You see the world there (this particular world and its allied interests, that is), and on a Saturday early afternoon in January where practically everyone stays in town for the weekend, it’s packed. All ages, families, singles, friends, lovers, relations. Saturday Reinaldo Herrera was lunching with Lee Radziwill. At the table next to ours one of the women turned out to be from Detroit also and went to the same school as young Charlotte when she was growing up. Once JH and I met for a business lunch there and as we were taken to our table, Paul Simon, Mike Nichols and Steve Martin were just getting up from the (very same) table. A tri-fecta for fandom.
After lunch I went up to the Crawford Doyle bookstore on Madison between 81st and 82nd, and bought a copy of Zola’s Nana, went home and started reading it. Hooked.
Saturday night it was dinner at Chin Chin with my friend in from London. We ordered too much. And ate it. This can happen at Chin Chin where there are so many good choices. It was also packed.
Most of the mail we got last week was about the Diary about Hillary and her hair, and the one about fashion and the W cover. I did not know that the W cover was referring to the best selling trilogy and popular films, the Millennium Trilogy by Stieg Larsson, and that the tattoo across the model’s chest spelled out the last name of one of the main characters, Lisbeth Salander. I haven’t read them.
This of course explains to those of us who are out of it and didn’t know, the sado-maso fashion statement that the magazine’s cover makes; like it or lump it, DPC. To others it has its own chic and sophistication. It is a ultimately a statement of the condition of man’s relationship to his self. To me it spells distress. Our distress.
My friend from London brought up the Hillary item at dinner. She’s an old friend and knows me well. She thought it was hard on Hillary. “There are some things that are very sensitive subjects for women,” she counseled.
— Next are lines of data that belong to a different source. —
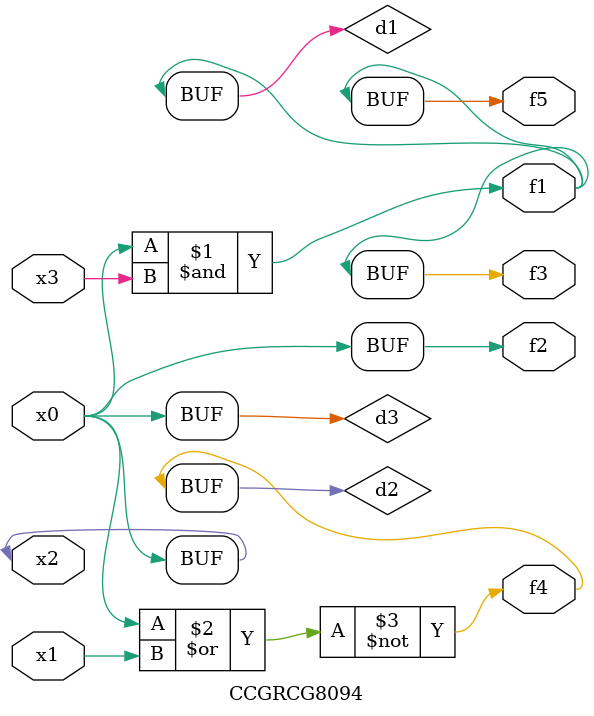
<source format=v>
module CCGRCG8094(
	input x0, x1, x2, x3,
	output f1, f2, f3, f4, f5
);

	wire d1, d2, d3;

	and (d1, x2, x3);
	nor (d2, x0, x1);
	buf (d3, x0, x2);
	assign f1 = d1;
	assign f2 = d3;
	assign f3 = d1;
	assign f4 = d2;
	assign f5 = d1;
endmodule

</source>
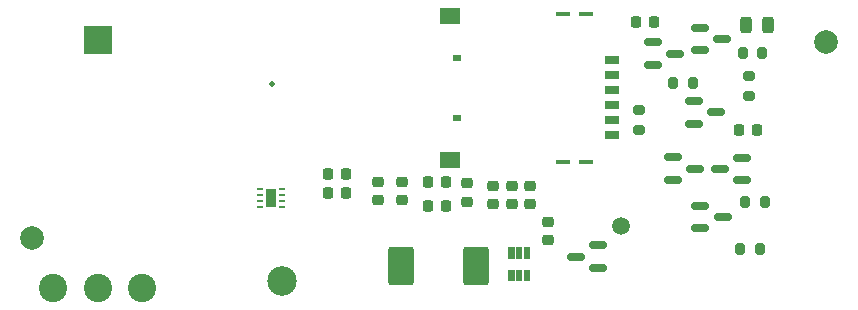
<source format=gbr>
%TF.GenerationSoftware,KiCad,Pcbnew,8.0.5*%
%TF.CreationDate,2024-10-16T14:28:01+03:00*%
%TF.ProjectId,LEXI-R422-Rev 3,4c455849-2d52-4343-9232-2d5265762033,rev?*%
%TF.SameCoordinates,Original*%
%TF.FileFunction,Soldermask,Top*%
%TF.FilePolarity,Negative*%
%FSLAX46Y46*%
G04 Gerber Fmt 4.6, Leading zero omitted, Abs format (unit mm)*
G04 Created by KiCad (PCBNEW 8.0.5) date 2024-10-16 14:28:01*
%MOMM*%
%LPD*%
G01*
G04 APERTURE LIST*
G04 Aperture macros list*
%AMRoundRect*
0 Rectangle with rounded corners*
0 $1 Rounding radius*
0 $2 $3 $4 $5 $6 $7 $8 $9 X,Y pos of 4 corners*
0 Add a 4 corners polygon primitive as box body*
4,1,4,$2,$3,$4,$5,$6,$7,$8,$9,$2,$3,0*
0 Add four circle primitives for the rounded corners*
1,1,$1+$1,$2,$3*
1,1,$1+$1,$4,$5*
1,1,$1+$1,$6,$7*
1,1,$1+$1,$8,$9*
0 Add four rect primitives between the rounded corners*
20,1,$1+$1,$2,$3,$4,$5,0*
20,1,$1+$1,$4,$5,$6,$7,0*
20,1,$1+$1,$6,$7,$8,$9,0*
20,1,$1+$1,$8,$9,$2,$3,0*%
G04 Aperture macros list end*
%ADD10C,0.010000*%
%ADD11RoundRect,0.225000X0.250000X-0.225000X0.250000X0.225000X-0.250000X0.225000X-0.250000X-0.225000X0*%
%ADD12RoundRect,0.250001X-0.837499X-1.399999X0.837499X-1.399999X0.837499X1.399999X-0.837499X1.399999X0*%
%ADD13RoundRect,0.225000X-0.225000X-0.250000X0.225000X-0.250000X0.225000X0.250000X-0.225000X0.250000X0*%
%ADD14RoundRect,0.150000X-0.587500X-0.150000X0.587500X-0.150000X0.587500X0.150000X-0.587500X0.150000X0*%
%ADD15R,1.150000X0.650000*%
%ADD16R,1.300000X0.450000*%
%ADD17R,1.700000X1.400000*%
%ADD18R,0.800000X0.540000*%
%ADD19RoundRect,0.200000X-0.200000X-0.275000X0.200000X-0.275000X0.200000X0.275000X-0.200000X0.275000X0*%
%ADD20C,1.500000*%
%ADD21RoundRect,0.150000X0.587500X0.150000X-0.587500X0.150000X-0.587500X-0.150000X0.587500X-0.150000X0*%
%ADD22RoundRect,0.200000X0.200000X0.275000X-0.200000X0.275000X-0.200000X-0.275000X0.200000X-0.275000X0*%
%ADD23RoundRect,0.062500X-0.187500X-0.062500X0.187500X-0.062500X0.187500X0.062500X-0.187500X0.062500X0*%
%ADD24R,0.900000X1.600000*%
%ADD25RoundRect,0.225000X0.225000X0.250000X-0.225000X0.250000X-0.225000X-0.250000X0.225000X-0.250000X0*%
%ADD26R,2.400000X2.400000*%
%ADD27C,2.400000*%
%ADD28C,2.500000*%
%ADD29RoundRect,0.200000X0.275000X-0.200000X0.275000X0.200000X-0.275000X0.200000X-0.275000X-0.200000X0*%
%ADD30C,2.000000*%
%ADD31RoundRect,0.225000X-0.250000X0.225000X-0.250000X-0.225000X0.250000X-0.225000X0.250000X0.225000X0*%
%ADD32C,0.500000*%
%ADD33RoundRect,0.243750X-0.243750X-0.456250X0.243750X-0.456250X0.243750X0.456250X-0.243750X0.456250X0*%
G04 APERTURE END LIST*
D10*
%TO.C,D1*%
X46975000Y-800700D02*
X46524564Y-800700D01*
X46524564Y100000D01*
X46975000Y100000D01*
X46975000Y-800700D01*
G36*
X46975000Y-800700D02*
G01*
X46524564Y-800700D01*
X46524564Y100000D01*
X46975000Y100000D01*
X46975000Y-800700D01*
G37*
X46975000Y1100083D02*
X46524855Y1100083D01*
X46524855Y2000000D01*
X46975000Y2000000D01*
X46975000Y1100083D01*
G36*
X46975000Y1100083D02*
G01*
X46524855Y1100083D01*
X46524855Y2000000D01*
X46975000Y2000000D01*
X46975000Y1100083D01*
G37*
X47625000Y1100565D02*
X47174746Y1100565D01*
X47174746Y2000000D01*
X47625000Y2000000D01*
X47625000Y1100565D01*
G36*
X47625000Y1100565D02*
G01*
X47174746Y1100565D01*
X47174746Y2000000D01*
X47625000Y2000000D01*
X47625000Y1100565D01*
G37*
X47625000Y-800820D02*
X47174869Y-800820D01*
X47174869Y100000D01*
X47625000Y100000D01*
X47625000Y-800820D01*
G36*
X47625000Y-800820D02*
G01*
X47174869Y-800820D01*
X47174869Y100000D01*
X47625000Y100000D01*
X47625000Y-800820D01*
G37*
X48275000Y1100308D02*
X47825262Y1100308D01*
X47825262Y2000000D01*
X48275000Y2000000D01*
X48275000Y1100308D01*
G36*
X48275000Y1100308D02*
G01*
X47825262Y1100308D01*
X47825262Y2000000D01*
X48275000Y2000000D01*
X48275000Y1100308D01*
G37*
X48275000Y-801810D02*
X47825551Y-801810D01*
X47825551Y100000D01*
X48275000Y100000D01*
X48275000Y-801810D01*
G36*
X48275000Y-801810D02*
G01*
X47825551Y-801810D01*
X47825551Y100000D01*
X48275000Y100000D01*
X48275000Y-801810D01*
G37*
%TD*%
D11*
%TO.C,C1*%
X48400000Y5625000D03*
X48400000Y7175000D03*
%TD*%
%TO.C,C2*%
X46800000Y5625000D03*
X46800000Y7175000D03*
%TD*%
%TO.C,C3*%
X45200000Y5625000D03*
X45200000Y7175000D03*
%TD*%
%TO.C,C4*%
X49850000Y2575000D03*
X49850000Y4125000D03*
%TD*%
D12*
%TO.C,C6*%
X37412500Y400000D03*
X43787500Y400000D03*
%TD*%
D11*
%TO.C,C7*%
X37500000Y5950000D03*
X37500000Y7500000D03*
%TD*%
D13*
%TO.C,C8*%
X31250000Y8174800D03*
X32800000Y8174800D03*
%TD*%
%TO.C,C9*%
X39725000Y5500000D03*
X41275000Y5500000D03*
%TD*%
%TO.C,C10*%
X31250000Y6600000D03*
X32800000Y6600000D03*
%TD*%
%TO.C,C11*%
X39725000Y7500000D03*
X41275000Y7500000D03*
%TD*%
D11*
%TO.C,C12*%
X35500000Y5950000D03*
X35500000Y7500000D03*
%TD*%
D14*
%TO.C,Q8*%
X62725000Y20550000D03*
X62725000Y18650000D03*
X64600000Y19600000D03*
%TD*%
D15*
%TO.C,J11*%
X55295000Y12745000D03*
X55295000Y15285000D03*
X55295000Y17825000D03*
X55295000Y11475000D03*
X55295000Y14015000D03*
X55295000Y16555000D03*
D16*
X53125000Y9230000D03*
X51125000Y9230000D03*
X53125000Y21770000D03*
X51125000Y21770000D03*
D17*
X41565000Y21605000D03*
X41565000Y9395000D03*
D18*
X42145000Y12960000D03*
X42145000Y18040000D03*
%TD*%
D19*
%TO.C,R6*%
X66150000Y1800000D03*
X67800000Y1800000D03*
%TD*%
D20*
%TO.C,TP4*%
X56100000Y3800000D03*
%TD*%
D21*
%TO.C,Q5*%
X66337500Y7650000D03*
X66337500Y9550000D03*
X64462500Y8600000D03*
%TD*%
D22*
%TO.C,R7*%
X62125000Y15900000D03*
X60475000Y15900000D03*
%TD*%
D23*
%TO.C,U1*%
X25500000Y6900000D03*
X25500000Y6400000D03*
X25500000Y5900000D03*
X25500000Y5400000D03*
X27400000Y5400000D03*
X27400000Y5900000D03*
X27400000Y6400000D03*
X27400000Y6900000D03*
D24*
X26450000Y6150000D03*
%TD*%
D25*
%TO.C,C16*%
X58875000Y21090000D03*
X57325000Y21090000D03*
%TD*%
D13*
%TO.C,C17*%
X66025000Y11880000D03*
X67575000Y11880000D03*
%TD*%
D26*
%TO.C,BT1*%
X11750000Y19500000D03*
D27*
X11750000Y-1500000D03*
X15500000Y-1500000D03*
X8000000Y-1500000D03*
%TD*%
D28*
%TO.C,H1*%
X27330400Y-863600D03*
%TD*%
D19*
%TO.C,R8*%
X66575000Y5800000D03*
X68225000Y5800000D03*
%TD*%
D29*
%TO.C,R9*%
X57600000Y11950000D03*
X57600000Y13600000D03*
%TD*%
D14*
%TO.C,Q1*%
X58775000Y19330000D03*
X58775000Y17430000D03*
X60650000Y18380000D03*
%TD*%
D30*
%TO.C,FID1*%
X73400000Y19400000D03*
%TD*%
D22*
%TO.C,R2*%
X68025000Y18400000D03*
X66375000Y18400000D03*
%TD*%
D14*
%TO.C,Q2*%
X62800000Y5500000D03*
X62800000Y3600000D03*
X64675000Y4550000D03*
%TD*%
%TO.C,Q6*%
X60462500Y9600000D03*
X60462500Y7700000D03*
X62337500Y8650000D03*
%TD*%
D30*
%TO.C,FID4*%
X6223000Y2794000D03*
%TD*%
D31*
%TO.C,C15*%
X43000000Y7400000D03*
X43000000Y5850000D03*
%TD*%
D32*
%TO.C,TP1*%
X26550000Y15790000D03*
%TD*%
D33*
%TO.C,D2*%
X66662500Y20800000D03*
X68537500Y20800000D03*
%TD*%
D14*
%TO.C,Q4*%
X62262500Y14350000D03*
X62262500Y12450000D03*
X64137500Y13400000D03*
%TD*%
D29*
%TO.C,R5*%
X66910000Y14835000D03*
X66910000Y16485000D03*
%TD*%
D21*
%TO.C,Q3*%
X54137500Y250000D03*
X54137500Y2150000D03*
X52262500Y1200000D03*
%TD*%
M02*

</source>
She thought it sounded like I didn’t “like” Hillary and was kind of letting her have it when it’s obvious by her photos that the woman has been working very hard. I was surprised at my friend’s reaction (although she wasn’t the only one who expressed that sentiment), because my own personal experiences being in Hillary Clinton's presence were very affecting. I am mainly in awe of her intelligence and ability to work hard; and to communicate. She’s one of the few people I’ve ever seen who can stand before a group of people and give a substantive half hour talk on a substantive subject without a note in front of her. I’ve witnessed that several times. I am in awe.
That said, I mentioned it because, like the matter of the W cover, fashion is the subject and the fashion of the woman is important. It is always important. The Secretary of State never came to her position because of her fashion and style. She has always been recognized for her rare intellectual qualities and capacities, as is appropriate. Nevertheless fashion commands and commends. Leaders, male or female are most effective when their appearance does both.
Coincidentally, ironically, my dinner date Saturday night, Joan Kingsley, is the wife of Philip Kingsley, the London-based hair “doctor” (trichologist) who invented the term “bad hair day” (and has as his clientele some of the most famous hair – male and female – in the world).